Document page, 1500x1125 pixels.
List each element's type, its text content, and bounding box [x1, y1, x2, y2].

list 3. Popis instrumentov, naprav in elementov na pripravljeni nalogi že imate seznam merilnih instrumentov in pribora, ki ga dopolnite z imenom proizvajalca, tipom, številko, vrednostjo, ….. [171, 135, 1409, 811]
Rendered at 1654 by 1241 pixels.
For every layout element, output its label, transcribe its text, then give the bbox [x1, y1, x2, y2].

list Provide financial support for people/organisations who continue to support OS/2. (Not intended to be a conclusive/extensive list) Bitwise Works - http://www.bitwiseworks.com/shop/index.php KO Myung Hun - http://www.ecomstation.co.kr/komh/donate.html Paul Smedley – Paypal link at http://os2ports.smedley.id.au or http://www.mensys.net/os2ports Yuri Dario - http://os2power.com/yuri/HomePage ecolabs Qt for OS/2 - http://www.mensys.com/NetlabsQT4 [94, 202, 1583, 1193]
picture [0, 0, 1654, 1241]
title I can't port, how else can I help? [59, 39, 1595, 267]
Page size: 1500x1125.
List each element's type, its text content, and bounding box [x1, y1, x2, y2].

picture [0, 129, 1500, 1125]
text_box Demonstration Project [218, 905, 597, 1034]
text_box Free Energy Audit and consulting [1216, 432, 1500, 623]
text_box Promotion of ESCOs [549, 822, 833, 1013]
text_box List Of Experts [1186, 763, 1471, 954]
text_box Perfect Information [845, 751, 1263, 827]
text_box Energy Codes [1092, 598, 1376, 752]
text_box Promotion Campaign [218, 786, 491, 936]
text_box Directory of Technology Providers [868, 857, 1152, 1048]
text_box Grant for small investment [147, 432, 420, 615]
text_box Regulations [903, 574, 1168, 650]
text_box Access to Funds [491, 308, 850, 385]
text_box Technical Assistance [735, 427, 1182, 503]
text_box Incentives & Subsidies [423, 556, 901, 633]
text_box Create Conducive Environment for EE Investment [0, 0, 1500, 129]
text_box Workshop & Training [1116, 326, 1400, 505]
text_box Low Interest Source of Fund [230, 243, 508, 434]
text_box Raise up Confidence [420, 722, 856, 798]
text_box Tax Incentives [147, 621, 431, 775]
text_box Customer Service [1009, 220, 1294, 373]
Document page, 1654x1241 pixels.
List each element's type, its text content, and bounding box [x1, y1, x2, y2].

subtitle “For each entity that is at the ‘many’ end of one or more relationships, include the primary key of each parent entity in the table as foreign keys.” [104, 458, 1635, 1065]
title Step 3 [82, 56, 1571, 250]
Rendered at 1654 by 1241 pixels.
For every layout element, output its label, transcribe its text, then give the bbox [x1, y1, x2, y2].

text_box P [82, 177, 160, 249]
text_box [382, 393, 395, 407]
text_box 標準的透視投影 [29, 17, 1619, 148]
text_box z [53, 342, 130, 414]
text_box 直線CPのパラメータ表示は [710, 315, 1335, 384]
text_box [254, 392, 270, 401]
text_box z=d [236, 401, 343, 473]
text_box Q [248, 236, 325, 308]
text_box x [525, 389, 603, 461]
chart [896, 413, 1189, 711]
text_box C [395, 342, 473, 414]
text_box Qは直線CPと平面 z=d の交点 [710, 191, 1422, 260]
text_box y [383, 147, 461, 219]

- Your instructions: Could you output every one of the lines above again, unchanged and in the same order?

- Answer to this problem:
Document page, 1500x1125 pixels.
List each element's type, its text content, and bounding box [x1, y1, x2, y2].

list 3. Popis instrumentov, naprav in elementov na pripravljeni nalogi že imate seznam merilnih instrumentov in pribora, ki ga dopolnite z imenom proizvajalca, tipom, številko, vrednostjo, ….. [171, 135, 1409, 811]
Rendered at 1654 by 1241 pixels.
For every layout element, output its label, transcribe its text, then give the bbox [x1, y1, x2, y2].

list Provide financial support for people/organisations who continue to support OS/2. (Not intended to be a conclusive/extensive list) Bitwise Works - http://www.bitwiseworks.com/shop/index.php KO Myung Hun - http://www.ecomstation.co.kr/komh/donate.html Paul Smedley – Paypal link at http://os2ports.smedley.id.au or http://www.mensys.net/os2ports Yuri Dario - http://os2power.com/yuri/HomePage ecolabs Qt for OS/2 - http://www.mensys.com/NetlabsQT4 [94, 202, 1583, 1193]
picture [0, 0, 1654, 1241]
title I can't port, how else can I help? [59, 39, 1595, 267]
Page size: 1500x1125.
List each element's type, its text content, and bounding box [x1, y1, x2, y2].

picture [0, 129, 1500, 1125]
text_box Demonstration Project [218, 905, 597, 1034]
text_box Free Energy Audit and consulting [1216, 432, 1500, 623]
text_box Promotion of ESCOs [549, 822, 833, 1013]
text_box List Of Experts [1186, 763, 1471, 954]
text_box Perfect Information [845, 751, 1263, 827]
text_box Energy Codes [1092, 598, 1376, 752]
text_box Promotion Campaign [218, 786, 491, 936]
text_box Directory of Technology Providers [868, 857, 1152, 1048]
text_box Grant for small investment [147, 432, 420, 615]
text_box Regulations [903, 574, 1168, 650]
text_box Access to Funds [491, 308, 850, 385]
text_box Technical Assistance [735, 427, 1182, 503]
text_box Incentives & Subsidies [423, 556, 901, 633]
text_box Create Conducive Environment for EE Investment [0, 0, 1500, 129]
text_box Workshop & Training [1116, 326, 1400, 505]
text_box Low Interest Source of Fund [230, 243, 508, 434]
text_box Raise up Confidence [420, 722, 856, 798]
text_box Tax Incentives [147, 621, 431, 775]
text_box Customer Service [1009, 220, 1294, 373]
Document page, 1654x1241 pixels.
List each element's type, its text content, and bounding box [x1, y1, x2, y2].

subtitle “For each entity that is at the ‘many’ end of one or more relationships, include the primary key of each parent entity in the table as foreign keys.” [104, 458, 1635, 1065]
title Step 3 [82, 56, 1571, 250]
Rendered at 1654 by 1241 pixels.
For every layout element, output its label, transcribe its text, then give the bbox [x1, y1, x2, y2].

text_box P [82, 177, 160, 249]
text_box [382, 393, 395, 407]
text_box 標準的透視投影 [29, 17, 1619, 148]
text_box z [53, 342, 130, 414]
text_box 直線CPのパラメータ表示は [710, 315, 1335, 384]
text_box [254, 392, 270, 401]
text_box z=d [236, 401, 343, 473]
text_box Q [248, 236, 325, 308]
text_box x [525, 389, 603, 461]
chart [896, 413, 1189, 711]
text_box C [395, 342, 473, 414]
text_box Qは直線CPと平面 z=d の交点 [710, 191, 1422, 260]
text_box y [383, 147, 461, 219]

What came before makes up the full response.